DESCRIPTION OF THE TASK:
Copy the forum thread about the NaN loss word for word between "Thx for your" and "influences on results?", inclusive.

QUOTED TEXT:
►

Hi, I wonder how do u solve this problem? Looking forward to your reply, thx!

Kai-0515 avatar Feb 20 '23 01:02 Kai-0515

@Kai-0515 , my advise to @rainofmine was to upgrade his Cuda version, to 11.1 or higher. He did not reply, so I don't know if it worked for him. However, he closed the issue, which may indicate of a happy solution. I re-opened the issue due to your question. If your Cuda version is relatively old, will you try installing a newer one and report the results?

sigal-raab avatar Feb 20 '23 06:02 sigal-raab

@Kai-0515 , my advise to @rainofmine was to upgrade his Cuda version, to 11.1 or higher. He did not reply, so I don't know if it worked for him. However, he closed the issue, which may indicate of a happy solution. I re-opened the issue due to your question. If your Cuda version is relatively old, will you try installing a newer one and report the results?

Thx for your reply, my cuda version is 11.4 and other settings are the same as your provides. I also try to minimize the batchsize to 8, but the loss is still NAN. For the humanml3d dataset, I process as they announced and evaluate, the dataset should be good. I wonder if there any other settings in the code which may have influences on results?

Kai-0515 avatar Feb 20 '23 06:02 Kai-0515

@Kai-0515, do you encounter the same problem when working with humanact12 or uestc? Even if those are not the datasets you want to work with, your answer may help us figure out the cause of this issue.

sigal-raab avatar Feb 20 '23 07:02 sigal-raab

@Kai-0515, do you encounter the same problem when working with humanact12 or uestc? Even if those are not the datasets you want to work with, your answer may help us figure out the cause of this issue.

I will have a try

Kai-0515 avatar Feb 20 '23 08:02 Kai-0515

@Kai-0515, do you encounter the same problem when working with humanact12 or uestc? Even if those are not the datasets you want to work with, your answer may help us figure out the cause of this issue.

◄

RECORDED INFORMATION:
►

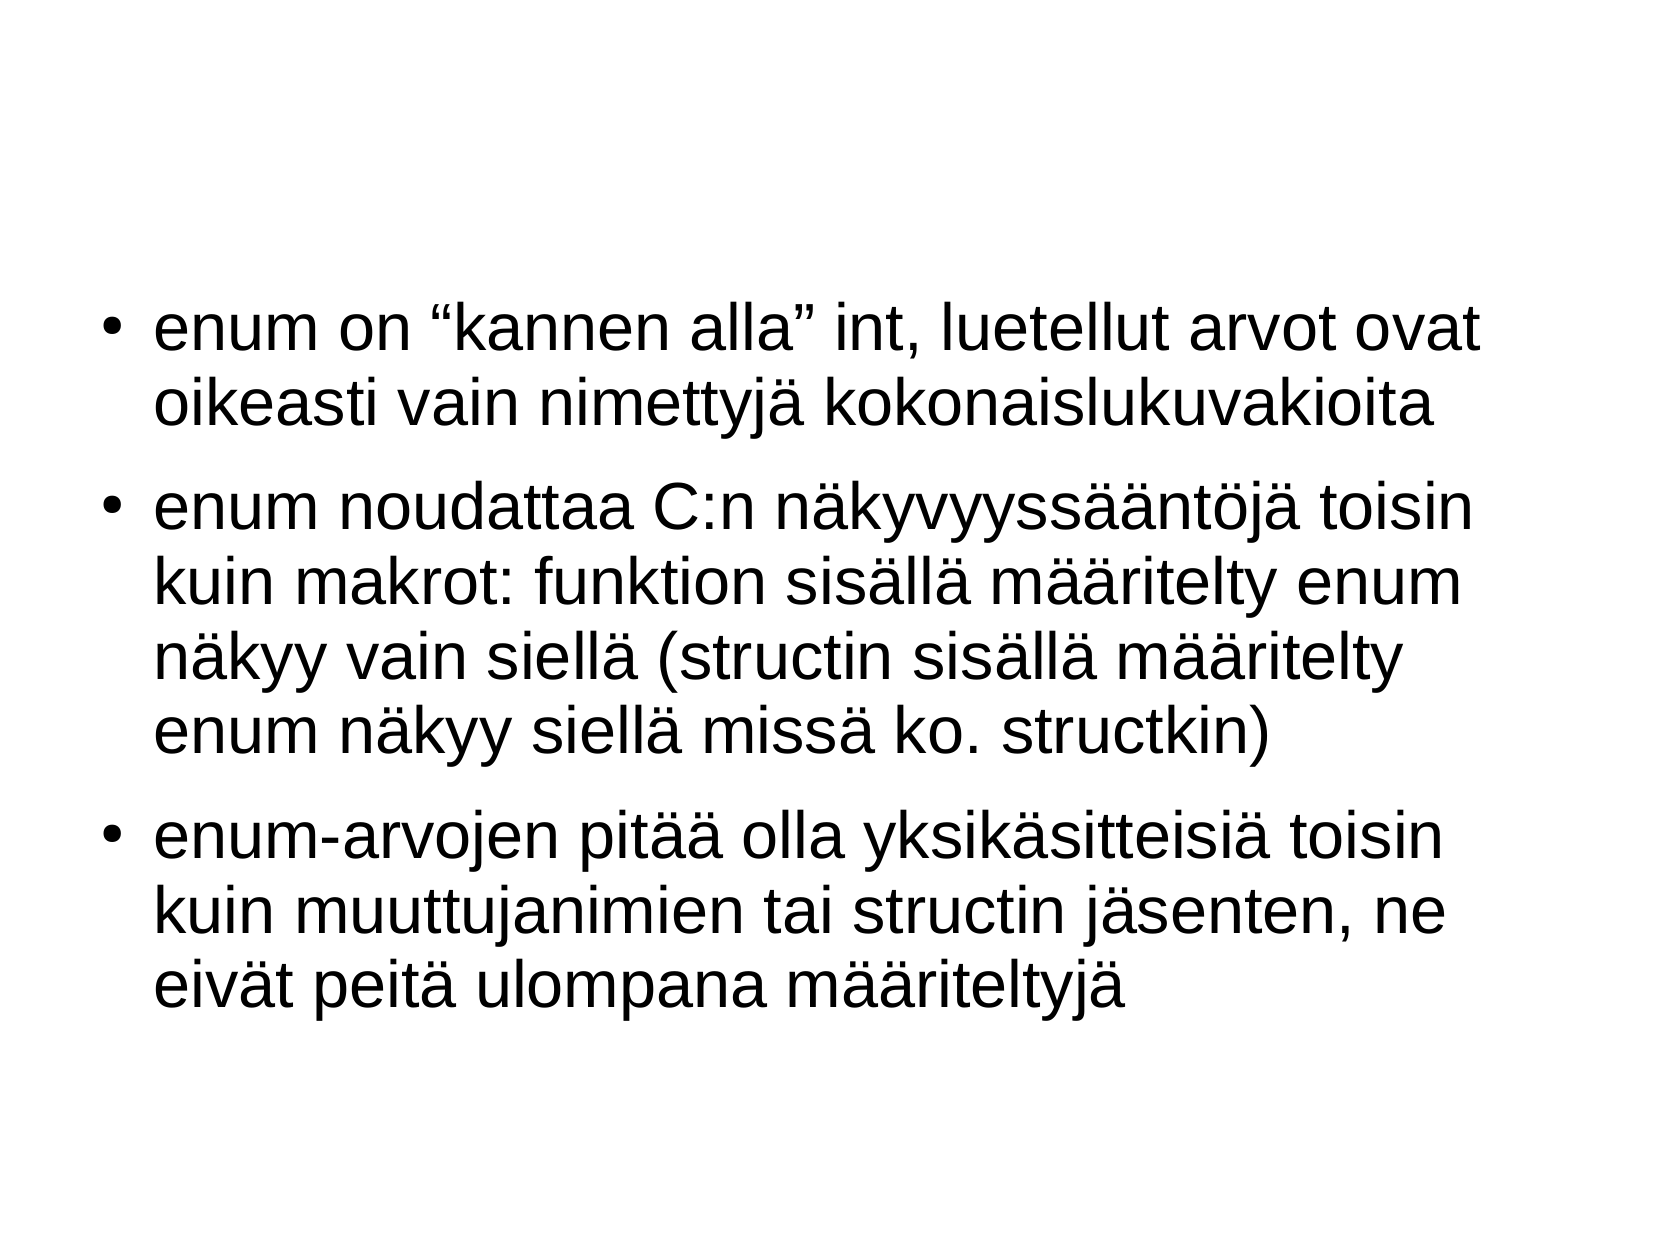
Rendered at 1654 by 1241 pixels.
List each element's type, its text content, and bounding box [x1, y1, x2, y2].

list enum on “kannen alla” int, luetellut arvot ovat oikeasti vain nimettyjä kokonaislukuvakioita enum noudattaa C:n näkyvyyssääntöjä toisin kuin makrot: funktion sisällä määritelty enum näkyy vain siellä (structin sisällä määritelty enum näkyy siellä missä ko. structkin) enum-arvojen pitää olla yksikäsitteisiä toisin kuin muuttujanimien tai structin jäsenten, ne eivät peitä ulompana määriteltyjä [82, 290, 1571, 1094]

◄

IN RESPONSE:
Thx for your reply, my cuda version is 11.4 and other settings are the same as your provides. I also try to minimize the batchsize to 8, but the loss is still NAN. For the humanml3d dataset, I process as they announced and evaluate, the dataset should be good. I wonder if there any other settings in the code which may have influences on results?